Сиверга легко нажала на ствол молодой березки, и деревце
склонилось к чарусе. Бахтияр прохрипел что-то, но Сиверга только зыркнула на
него:
– Ты молчи, росомаха!
Пчелиный рой снова угрожающе потянулся к Бахтияровой голове,
и черкес затопился вовсе по уши – только глаза сверкали над водой, будто черные
уголья.
Маша взглянула вверх: зеленая крона березы склонилась над ее
лицом. Здесь, в северных краях, березки были иные, чем в России: не плакучие, а
кудрявые, с высоко воздетыми ветвями, и теперь эти белые ветви, будто крепкие
руки, вцепились в окоченевшее, безвольное тело. Маше чудилось, ее и пальцы-то
не слушаются, однако неведомым образом она была выдернута из чарусы, вознесена
в пронизанную солнцем высоту и бережно опущена на полянку, где ее поддержала
Сиверга и помогла устоять на ногах.
Голова Машина кружилась… перед взором плыло, качалось
зеленое полукружье земли, укрытой пышным мехом тайги, убогие очертания городка,
шелковые извивы реки, бегущей далеко на север, – все это Маша вмиг увидела с
высоты, и сердце зашлось от счастья вернувшейся жизни!
Береза, ласково шумя листвою, распрямилась.

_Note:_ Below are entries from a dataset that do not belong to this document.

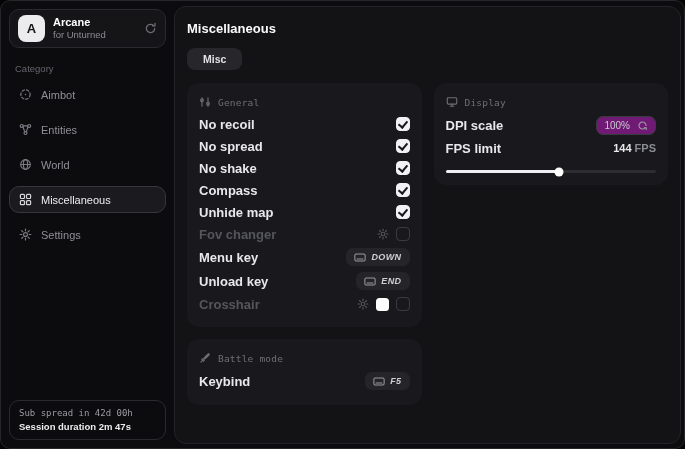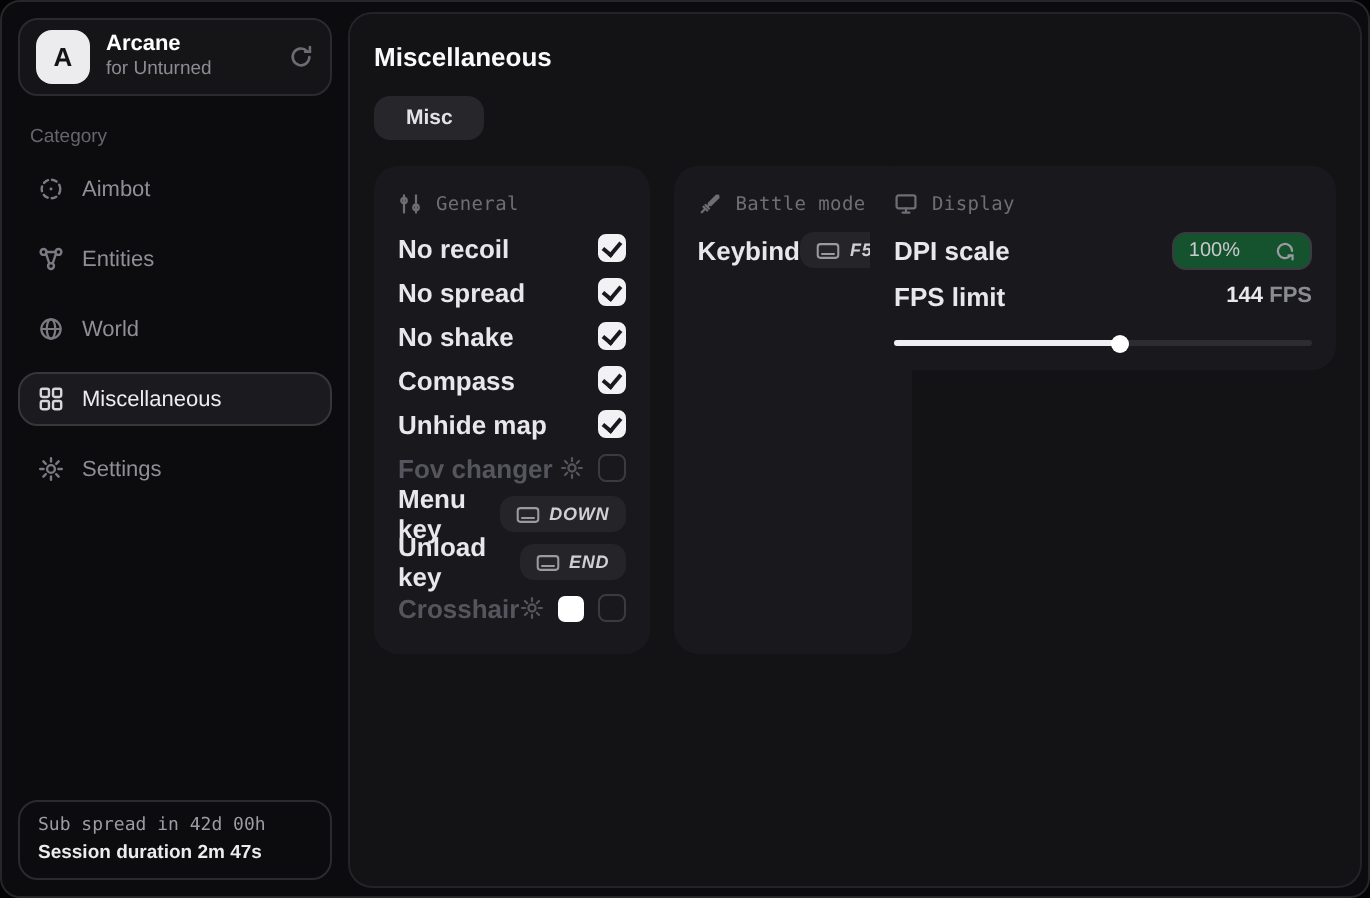--- a/index.html
+++ b/index.html
@@ -36,7 +36,7 @@
   .tab-pill{display:inline-flex;margin-top:12px;background:#26262b;border-radius:8px;
     padding:5px 16px;font-size:10.5px;font-weight:600;color:#e3e3e6;}
   .columns{display:flex;gap:12px;margin-top:13px;align-items:flex-start;}
-  .col{width:236px;display:flex;flex-direction:row;gap:12px;box-sizing:border-box;}
+  .col{width:236px;display:flex;flex-direction:column;gap:12px;box-sizing:border-box;}
   .card{background:#19191d;border-radius:12px;padding:10px 12px 12px 12px;box-sizing:border-box;width:100%;}
   .card-header{display:flex;align-items:center;gap:7px;font-family:"DejaVu Sans Mono",monospace;
     font-size:9.5px;color:#6e6e76;margin:3px 0 5px 0;letter-spacing:0.2px;}

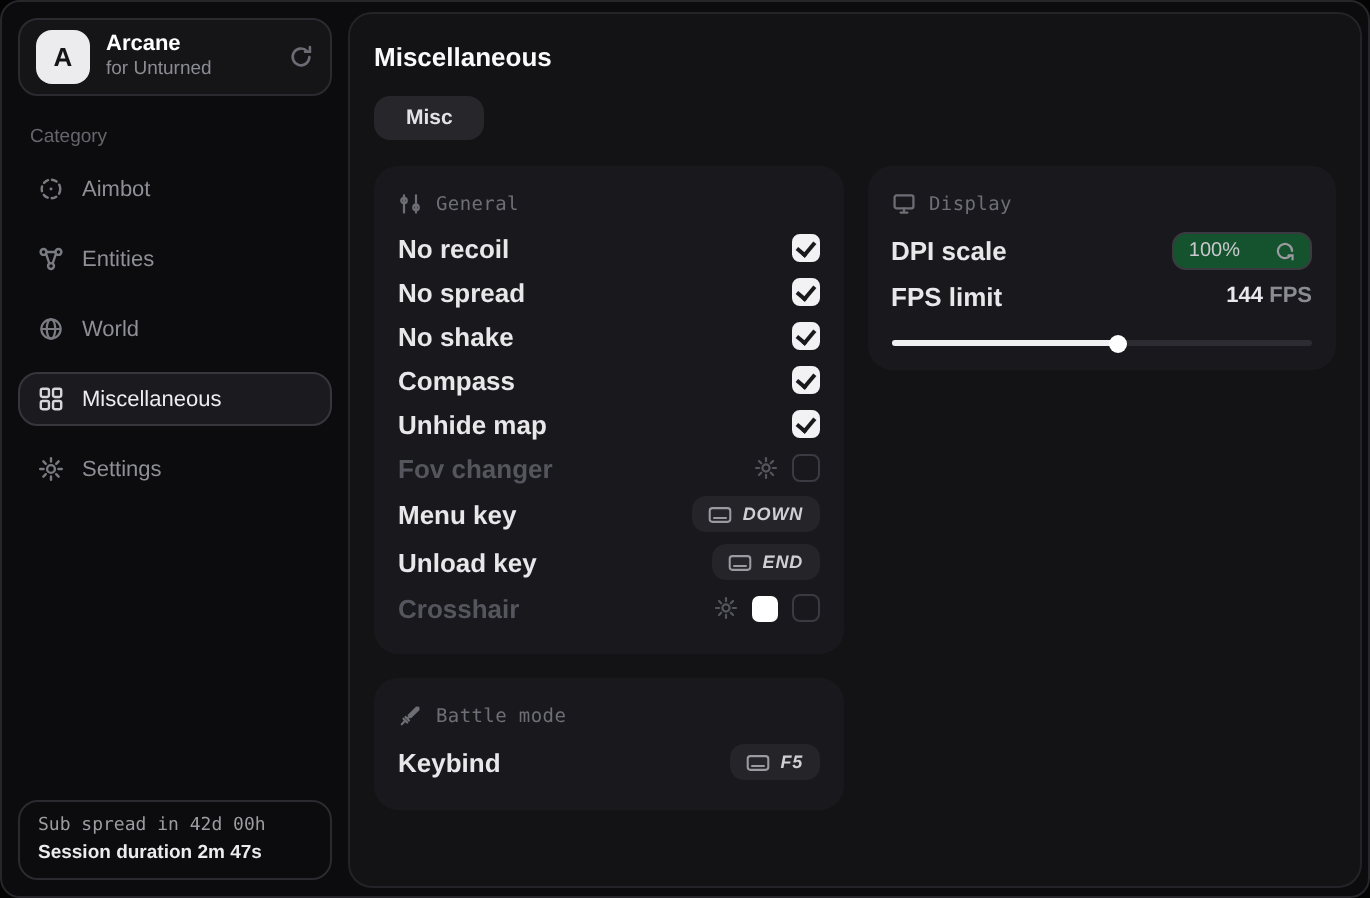--- a/index.html
+++ b/index.html
@@ -60,7 +60,7 @@
 
   .swatch{width:13px;height:13px;border-radius:3.5px;background:#ffffff;}
 
-  .dpi-pill{display:inline-flex;align-items:center;gap:17px;margin-left:auto;background:#14532d;
+  .dpi-pill{display:inline-flex;align-items:center;gap:7px;margin-left:auto;background:#701a75;
     border:1px solid #3a3a41;border-radius:7px;padding:3px 7px;font-size:10px;color:#c9c9cf;}
   .dpi-pill .picon{display:flex;color:#9a9aa1;}
   .fps-value{margin-left:auto;font-size:11px;font-weight:bold;color:#e8e8eb;}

Маша, еще не веря, что спасена, качалась, как былина;
Сиверга не отводила своей руки, и от ее прикосновения заледеневшая кровь
быстрее струилась в окоченелых жилах. Наконец Маша смогла повернуть голову и
взглянуть на чарусу. Только нос Бахтияров торчал средь черной, почти затянутой
ряской промоины, и рой, со вжиканьем проносясь над ним, заставлял черкеса все
глубже, глубже опускаться в студеные бездны.
– Оставить его там, хочешь? – заговорщически спросила
Сиверга, улыбаясь так широко, что ее длинные узкие глаза совсем прижмурились.
Маша растерянно заморгала, и Сиверга покачала головой:
– Нет. Ему еще не время умирать. Пусть пока поживет…
помучается!
Она махнула рукой – грозное черное облако вытянулось,
подобно летучему черному змию, и со свистом убралось в заросли.
Нос Бахтияра на вершок высунулся из воды.
– Выберется! – отмахнулась Сиверга от невысказанного
Машиного вопроса. – Не до него сейчас. Пошли. – Она потянула Машу за собой; та
послушно повлеклась следом, как вдруг остановилась, оглянулась:
– Постой! А девочка-то где?
Сиверга опустила глаза. Маша последила за ее взглядом: от
земли и до пояса платье Сиверги – сплошь темное мокрое пятно, в точности
повторяющее очертания худенького детского тела. Здесь к ней прижалась девочка…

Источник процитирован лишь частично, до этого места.